The mires’ putrid odor singes my nostrils. My heart races as I consider the types of river predators that might exist in swamps.
“Shh,” I whisper, running my fingers across the dolphin’s back. I gentle my voice, the way I do when the animals of my family’s sanctuary need taming. This one yearns for a soft voice and an even softer hand.
“I get lost all the time,” I assure the creature. “You know what I do when that happens? I think of a story.”
No, I don’t. But the poor thing doesn’t need to know that. Instead, I murmur a Fable about dolphins exploring the oceans and rivers of this world.
The animal slumps, its anxious whistles receding. When I finish the tale, the dolphin goes still and floats sedately beside me, though I barely have time to feel relief. The creature’s whistles have quelled—and been replaced by another sound.
This new noise is bigger and bumpier. It’s the sound of a creature with canine teeth.
Slowly, I turn and find a pair of reptilian eyes floating several feet from us. It’s another dweller I’ve never beheld but seen in one of Juniper’s books. Although only its orbs have surfaced, I imagine what the rest of it looks like, from its armored body, to the length of its snout, to the trap of its mouth hidden below the depth. The reptile’s ethereal pupils blaze like malachite, and its scrolling grunt rises from under the pool, traveling as far as the dolphins’ calls had.

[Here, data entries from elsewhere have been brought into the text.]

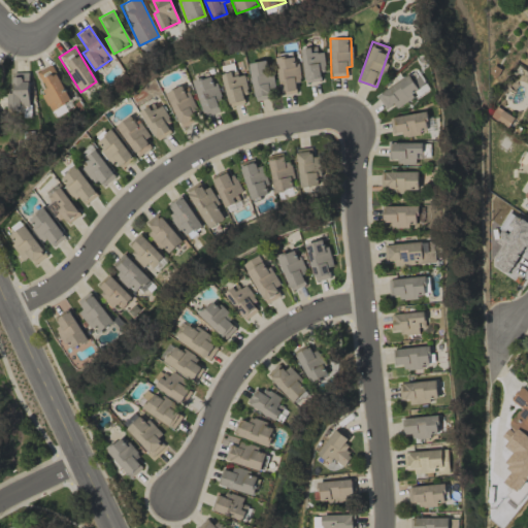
[(323,52),(310,53),(310,47),(300,48),(303,83),(321,80),(320,71),(325,71),(323,52)]
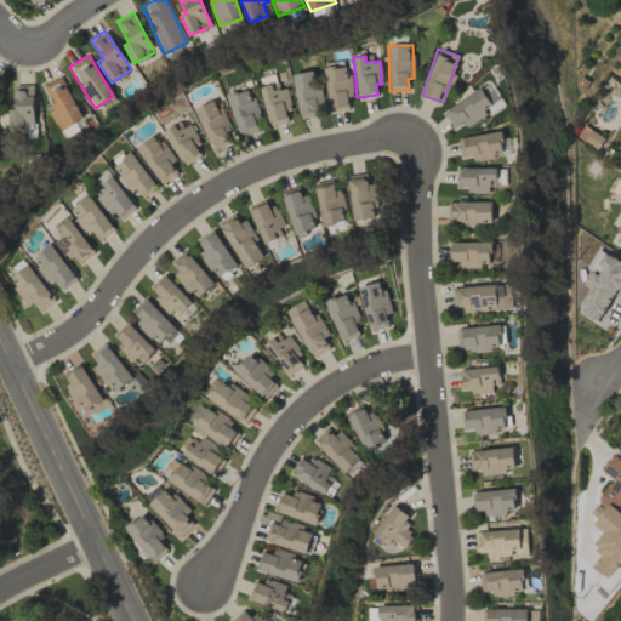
[(323,64),(330,112),(349,109),(347,97),(352,97),(347,62),(323,64)]
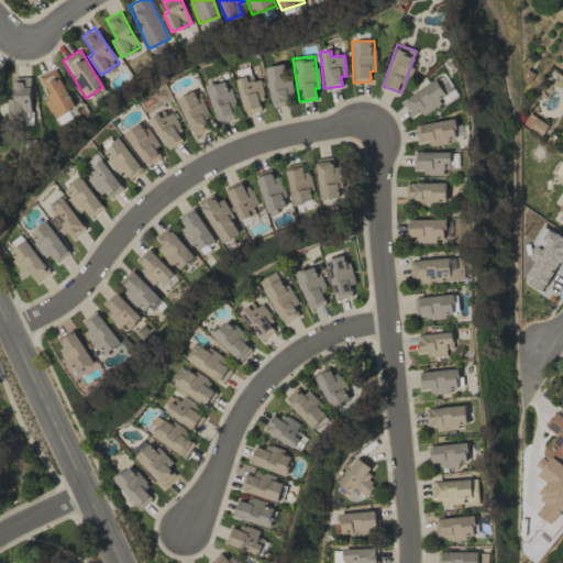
[(272,108),(289,105),(287,95),(291,94),(286,63),(264,67),(272,108)]
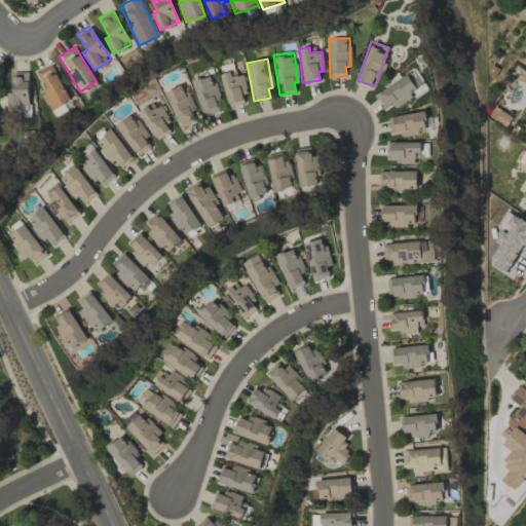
[(70,99),(50,64),(36,72),(46,88),(40,92),(50,110),(70,99)]
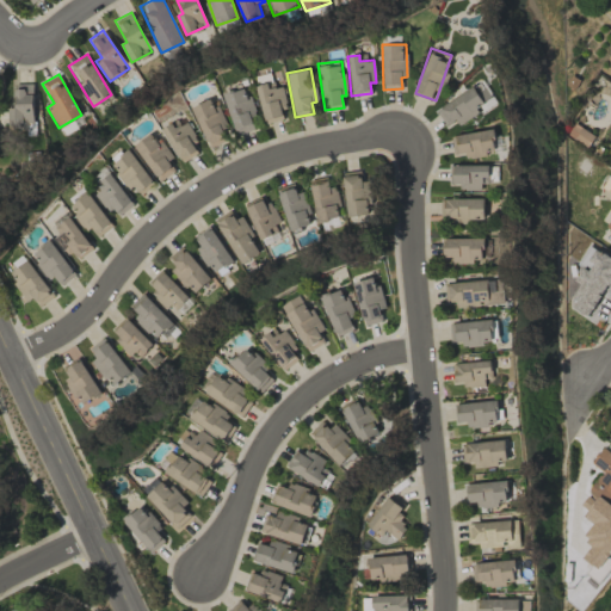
[(436,110),(446,127),(456,121),(460,124),(495,103),(481,81),(436,110)]
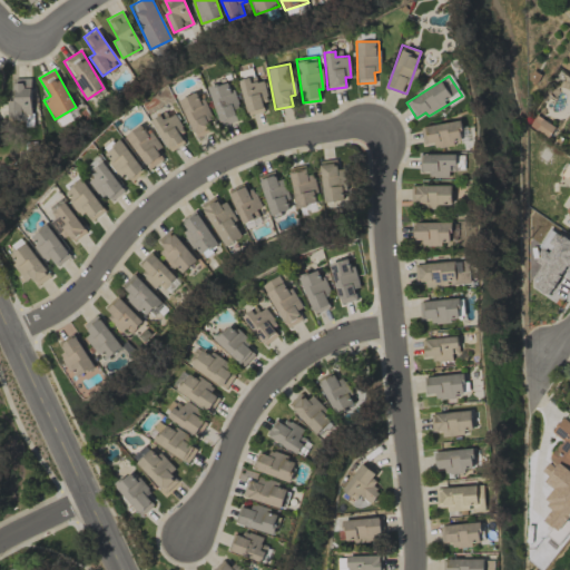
[(259,79),(251,81),(248,77),(237,80),(248,116),(269,109),(259,79)]
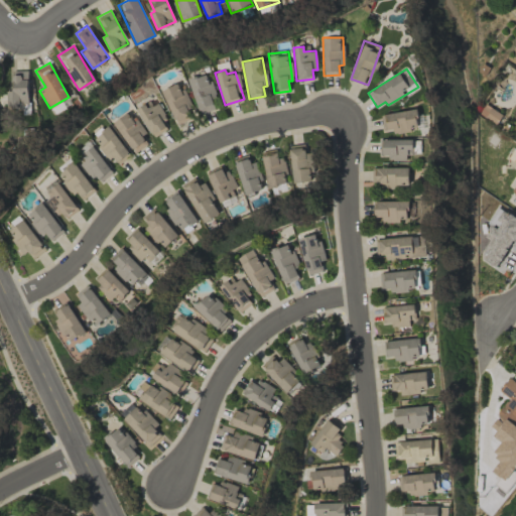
[(8,91),(8,110),(28,110),(27,71),(13,71),(13,91),(8,91)]
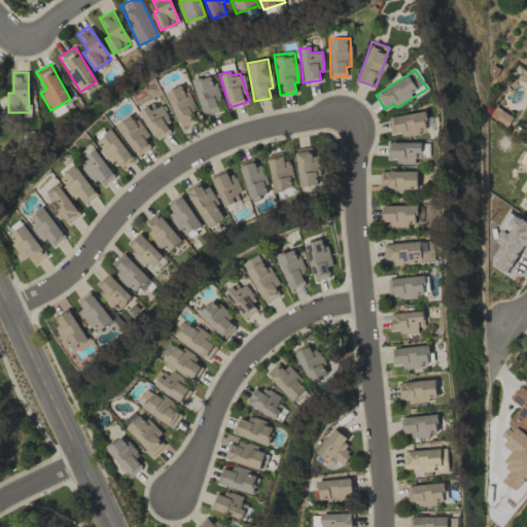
[(192,80),(203,116),(219,111),(216,101),(219,100),(212,74),(192,80)]
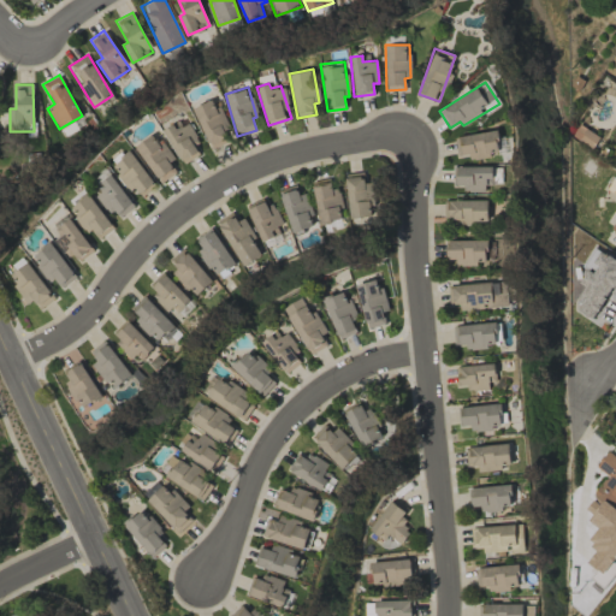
[(209,149),(229,142),(224,130),(227,129),(215,99),(194,107),(209,149)]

Terror roots me to the ground. If Faeries name locations after their fauna, I make a horrible conclusion: This must be The Bask of Crocodiles.
The crocodile growls but doesn’t move.
With painstaking slowness, I pry my spear from the dolphin’s mouth and step in front of my companion, blocking it from our predator. Except a telltale lap of water alerts me to another presence behind us. Veering that way, I spot another set of malachite eyes slicing through the water. Another croc drifts our way from the opposite threshold, followed by another, and another.
They’re fencing us in.
I raise the spear and broaden my stance. That’s when I realize their growls aren’t directed toward us but one another. Each creature is staking its claim, challenging one another over who gets the kill. I sense the makings of a fauna battle, with me and the dolphin caught in the middle.
The outcome depends on who gets to us first. That’s how they’ll decide.
The crocodiles let out a grating roar and launch at us.
13
With their mouths open, the beasts charge. A great roar of sound rents through the cave and unhinges the foundation.
I bolt, ready to dive in front of the dolphin. But the mammal is fast, springing out of harm’s way, so I throw myself in the opposite direction.
We splinter apart. Hurtling from the snarl of reptilian bodies, I land on the fringes of the pool while the dolphin stashes itself safely on the other side. My frame hits a craggy facade, pain slicing through me.